Durante la época clásica de su dominio, el PRI fue la representación formal del sistema de inclusiones y exclusiones del orden social. Todo aquel con pretensiones de éxito en la economía o en la política tenía que ser priista o aceptar agradecido la protección del PRI. Cualquiera que quisiera un empleo público, una plaza de maestro o una patente de notario, lo mismo que lograr que se le impusiera el permiso previo de importación a lo que uno quería producir o se le extendieran los permisos de explotación de algún recurso natural, tenía que ser orgullosamente priista, pertenecer a la red de patronazgo correspondiente o al menos rumiar en silencio su disidencia.

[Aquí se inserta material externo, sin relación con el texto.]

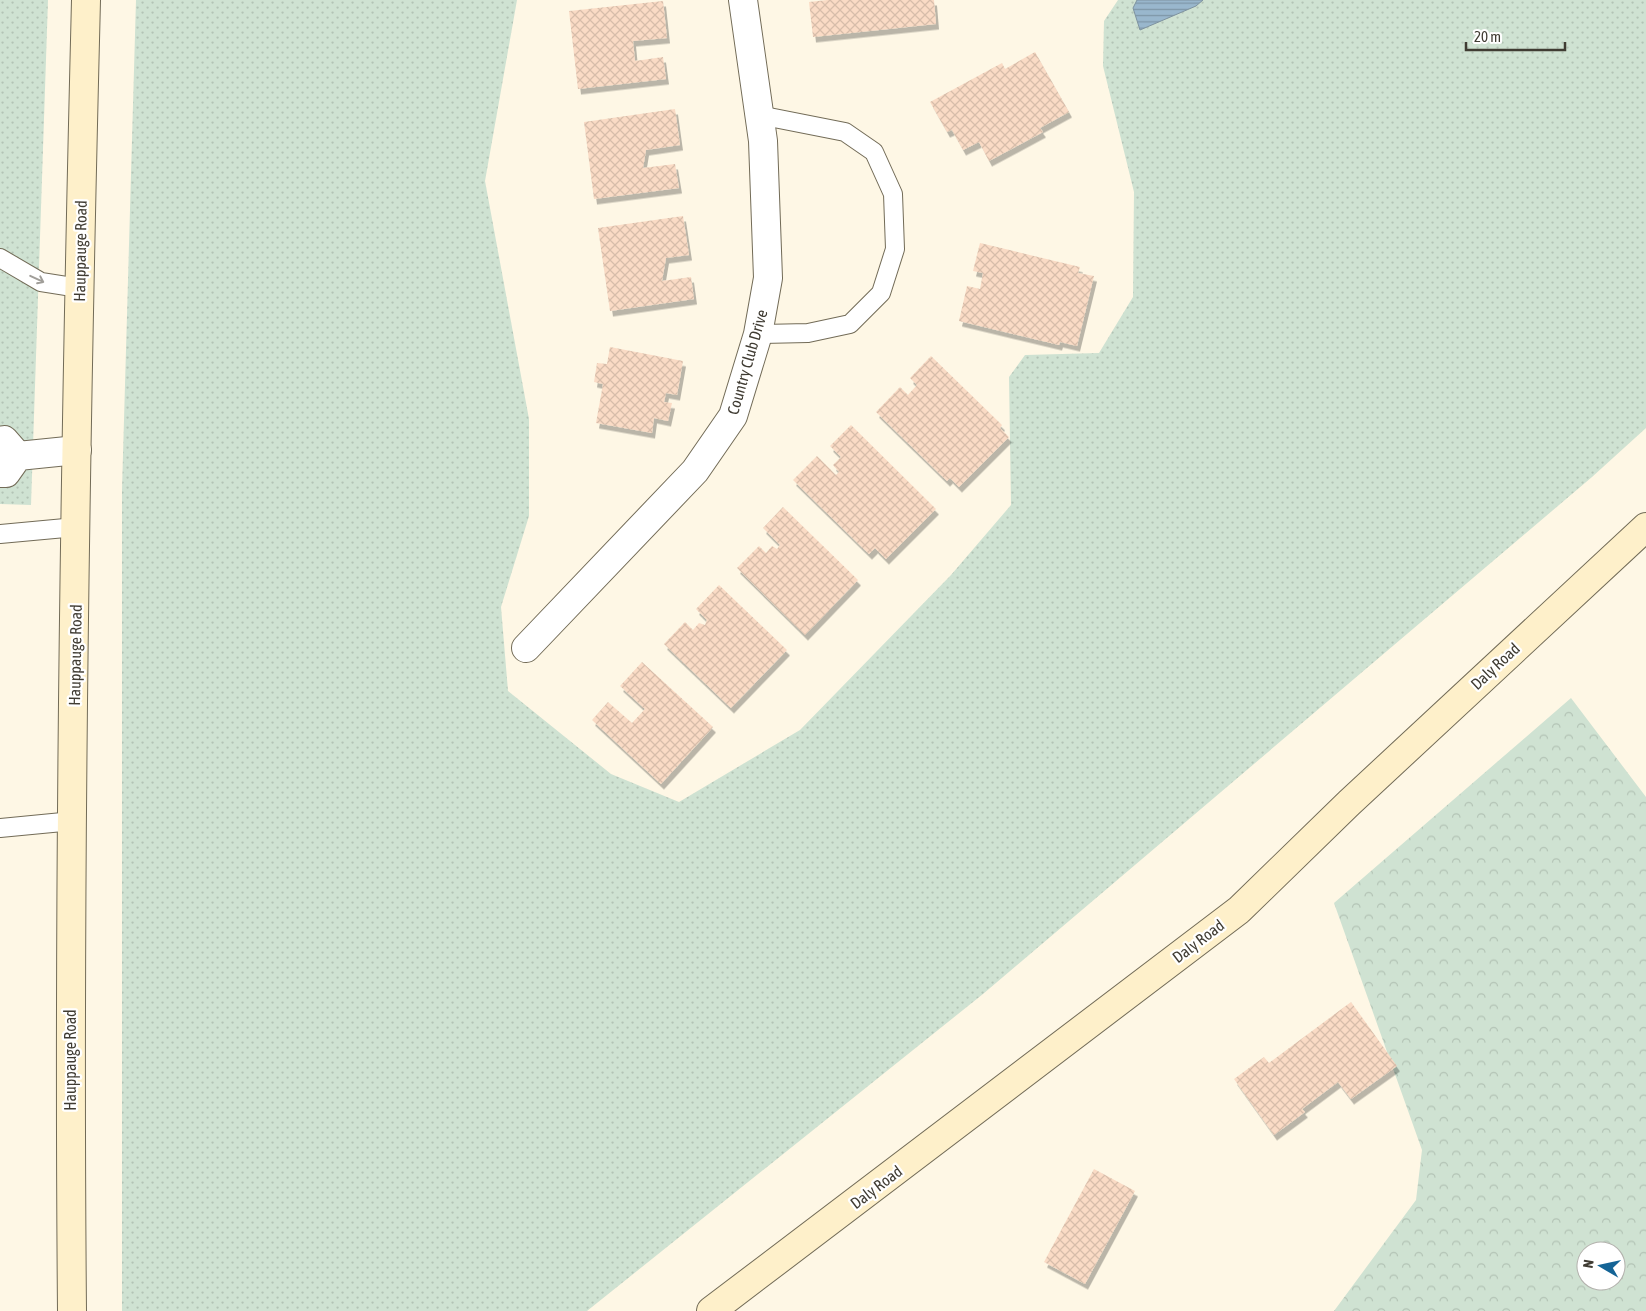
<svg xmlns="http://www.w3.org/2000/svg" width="1646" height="1311" font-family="'Asap Condensed',sans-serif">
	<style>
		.green { fill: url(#green-dots) }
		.forest { fill: url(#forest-crowns); fill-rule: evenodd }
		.water { fill: url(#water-rules); stroke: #7e929f }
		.building { fill: url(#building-cross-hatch); filter: url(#shadow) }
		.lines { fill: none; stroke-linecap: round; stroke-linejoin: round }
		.lane-casing { stroke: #726b57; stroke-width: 20 }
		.street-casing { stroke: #726b57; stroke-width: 30 }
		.secondary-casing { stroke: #726b57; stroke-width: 30 }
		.lane { stroke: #fff; stroke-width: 18 }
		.street { stroke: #fff; stroke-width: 28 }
		.secondary { stroke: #fef0ca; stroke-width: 28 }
		.oneway { stroke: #a09e99 }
		.labels { text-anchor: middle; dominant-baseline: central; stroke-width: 4.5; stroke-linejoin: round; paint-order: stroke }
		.street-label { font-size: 16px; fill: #403c33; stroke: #fff }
	</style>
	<defs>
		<pattern id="green-dots" width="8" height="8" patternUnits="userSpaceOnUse" patternTransform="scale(1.25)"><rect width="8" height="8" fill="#cfe2d2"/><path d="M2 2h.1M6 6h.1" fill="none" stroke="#b3c3b5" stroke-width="1.8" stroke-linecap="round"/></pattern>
		<pattern id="forest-crowns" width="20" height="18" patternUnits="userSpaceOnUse" patternTransform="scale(1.25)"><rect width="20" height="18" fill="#cfe2d2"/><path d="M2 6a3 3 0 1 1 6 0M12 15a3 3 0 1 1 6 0" fill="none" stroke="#b3c3b5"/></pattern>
		<pattern id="water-rules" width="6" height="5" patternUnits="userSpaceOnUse" patternTransform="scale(1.25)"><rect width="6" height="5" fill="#99b7cd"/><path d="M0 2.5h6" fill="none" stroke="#7e96a7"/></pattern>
		<pattern id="building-cross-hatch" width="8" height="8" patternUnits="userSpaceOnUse" patternTransform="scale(1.25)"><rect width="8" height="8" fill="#fadbc5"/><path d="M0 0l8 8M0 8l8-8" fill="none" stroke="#d7bdaa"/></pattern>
		<filter id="shadow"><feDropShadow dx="3" dy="5.5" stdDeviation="0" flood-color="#0004"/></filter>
	</defs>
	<rect width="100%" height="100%" fill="#fef7e5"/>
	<g class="green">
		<polygon points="0,0 48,0 31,505 0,504"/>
		<polygon points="136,0 517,0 485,181 529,419 529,516 501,607 508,691 611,774 679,802 800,730 951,575 1011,505 1009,377 1025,355 1099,353 1133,297 1134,192 1103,66 1104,21 1118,0 1646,0 1646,428 1592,477 983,994 587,1311 122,1311 122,490"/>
	</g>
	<path class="forest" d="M1571,698l75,99v514h-312l82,-111 6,-50 -88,-247zM1586,1251h30v30h-30z"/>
	<polygon class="water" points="1137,0 1203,0 1196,6 1140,30 1133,8"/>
	<g class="building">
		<polygon points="827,0 934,0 936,24 813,37 809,2"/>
		<polygon points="663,1 667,38 633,41 635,61 663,57 666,79 578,89 569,11"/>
		<polygon points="1035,52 1069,112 1040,128 1043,132 989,161 979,142 963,150 952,130 947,132 930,102 1002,63 1005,69"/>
		<polygon points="675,109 680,145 646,150 643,168 675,164 679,188 594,199 584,122"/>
		<polygon points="683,216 689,255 666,258 662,281 691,277 694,299 610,311 598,228"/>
		<polygon points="980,243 1080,267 1078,273 1094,276 1077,346 1060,342 1059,345 959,321 967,286 980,289 983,273 973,271"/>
		<polygon points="610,347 683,361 677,395 666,393 664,402 672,403 668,421 654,418 652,433 596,423 603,384 594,382 597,363 607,364"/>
		<polygon points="931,356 1002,425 1000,428 1009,437 959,487 950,478 947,481 876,412 900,387 908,395 917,385 910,378"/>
		<polygon points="851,425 936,509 886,559 875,548 869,554 793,480 817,456 836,475 839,472 833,465 841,457 830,446"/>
		<polygon points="783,507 858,580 805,635 737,568 759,546 766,553 772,546 777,549 780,545 763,528"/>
		<polygon points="719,585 787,650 731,708 664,644 685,622 693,630 699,623 705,625 707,620 696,609"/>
		<polygon points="642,662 713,727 661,784 592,720 608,702 632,723 645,709 620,686"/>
		<polygon points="1351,1002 1397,1066 1351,1099 1338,1082 1302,1109 1305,1112 1274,1135 1234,1079 1264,1057 1269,1063"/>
		<polygon points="1094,1169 1135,1191 1085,1284 1044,1262"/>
	</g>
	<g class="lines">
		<g class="lane-casing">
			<g id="lane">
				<polyline points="0,258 41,282 79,288"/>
				<polyline points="758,334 808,333 850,324 881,293 895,249 893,194 874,152 845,132 759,115"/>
				<polyline points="0,534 76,527"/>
				<polyline points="0,828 73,821"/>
			</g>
		</g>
		<g class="street-casing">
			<g id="street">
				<polyline points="0,441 4,440 18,456"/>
				<polyline points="0,473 6,473 18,456 77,450"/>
				<polyline points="526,648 695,471 733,416 758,334 768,278 763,141 743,0"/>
			</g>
		</g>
		<g class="secondary-casing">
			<g id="secondary">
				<path d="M72,1311c-4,-437 3,-874 14,-1311"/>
				<polyline points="711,1311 1239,910 1349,803 1646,527"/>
			</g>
		</g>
		<use href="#lane" class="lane"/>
		<use href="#street" class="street"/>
		<use href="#secondary" class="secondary"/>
	</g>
	<defs><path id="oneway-shaft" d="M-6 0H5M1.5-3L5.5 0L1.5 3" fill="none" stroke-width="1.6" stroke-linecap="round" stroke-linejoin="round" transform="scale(1.25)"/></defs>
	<use class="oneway" href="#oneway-shaft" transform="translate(37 279) rotate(25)"/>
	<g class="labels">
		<g class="street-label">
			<text transform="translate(80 251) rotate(-89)">Hauppauge Road</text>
			<text transform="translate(747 362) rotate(-74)">Country Club Drive</text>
			<text transform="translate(75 655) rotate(-89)">Hauppauge Road</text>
			<text transform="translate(1495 666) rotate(-43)">Daly Road</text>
			<text transform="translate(1198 941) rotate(-37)">Daly Road</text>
			<text transform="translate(70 1060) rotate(-90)">Hauppauge Road</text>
			<text transform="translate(876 1187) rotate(-37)">Daly Road</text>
		</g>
	</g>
	<g transform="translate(1601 1266) rotate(279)"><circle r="24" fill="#ffffff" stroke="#b3b1ad"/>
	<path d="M0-4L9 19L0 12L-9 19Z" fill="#146496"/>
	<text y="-8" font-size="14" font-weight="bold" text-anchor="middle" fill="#403c33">N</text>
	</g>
	<path d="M1466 42v8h99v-8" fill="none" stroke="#403c33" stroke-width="2.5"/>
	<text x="1474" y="42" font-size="15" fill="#403c33" stroke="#ffffff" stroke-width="4" paint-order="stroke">20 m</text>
</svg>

La estructura del PRI, piramidal, tenía en su vértice al Presidente de la República, líder nato del partido, árbitro final de las disputas entre grupos, gran elector de todos los cargos supuestamente sometidos a votación popular. El presidente del Comité Ejecutivo Nacional del PRI lo era sólo por delegación del señor del gran poder sexenal. El liderazgo real del partido se renovaba con cada sucesión presidencial, en ese proceso no exento de magia que hacía del nombramiento de su sucesor el último acto de poder del presidente menguante. Sin embargo, con todo y el alto grado de arbitrariedad que en apariencia tenían las decisiones presidenciales, siempre había detrás procesos de negociación y conciliación entre grupos, premios y castigos, concesiones y denegaciones: política, al fin y al cabo.
Después de que con la derrota electoral del año 2000 el mecanismo se trastocó, el PRI vivió una etapa de competencia abierta entre sus grupos, desconcertados por la pérdida del árbitro incontestado que les solucionaba las disputas sin que la sangre llegara al río, pero las cosas no les funcionaron tan bien y la unidad se dificultó, no sólo porque ya existían opciones de salida —impensables en los buenos viejos tiempos de la unanimidad— sino porque la conciliación basada en reglas impersonales y abstractas nunca ha sido parte del repertorio estratégico de la coalición. Los peores resultados de su historia los obtuvieron cuando decidieron sus liderazgos y sus candidaturas en procesos abiertos con consulta a sus agremiados.
Así, no llama a sorpresa que en este renuevo de dirección hayan optado por hacer las cosas a la antigüita: la negociación a puertas cerradas con el Presidente de la República como árbitro, la decisión tomada en Los Pinos y después la aclamación pública de las diferentes corporaciones priístas que nunca dudaron de que Manlio Fabio Beltrones fuera el hombre indicado, el mejor, el imprescindible para dirigir al partido y llevarlo por el camino justo a cumplir con su papel histórico.
Tal vez Beltrones no era la primera opción de Peña Nieto; la tarea de especular se las dejo a los columnistas con bola de cristal. Pero eso es lo de menos. Lo relevante es que el PRI sigue existiendo como alianza de grupos especializados en el reparto de privilegios y protecciones clientelistas y sigue ocupando, con sus prácticas de siempre, buena parte del espacio público mexicano. Ahí donde el PRI domina, el acceso a la política y a la economía se mantiene restringido a quienes aceptan su manto protector y establecen con él relaciones de complicidad. El PRI, espectral como parece, es muestra de que México no ha concluido su tránsito a un orden social abierto, donde las leyes impersonales y la competencia determinen el éxito o el fracaso económico o político.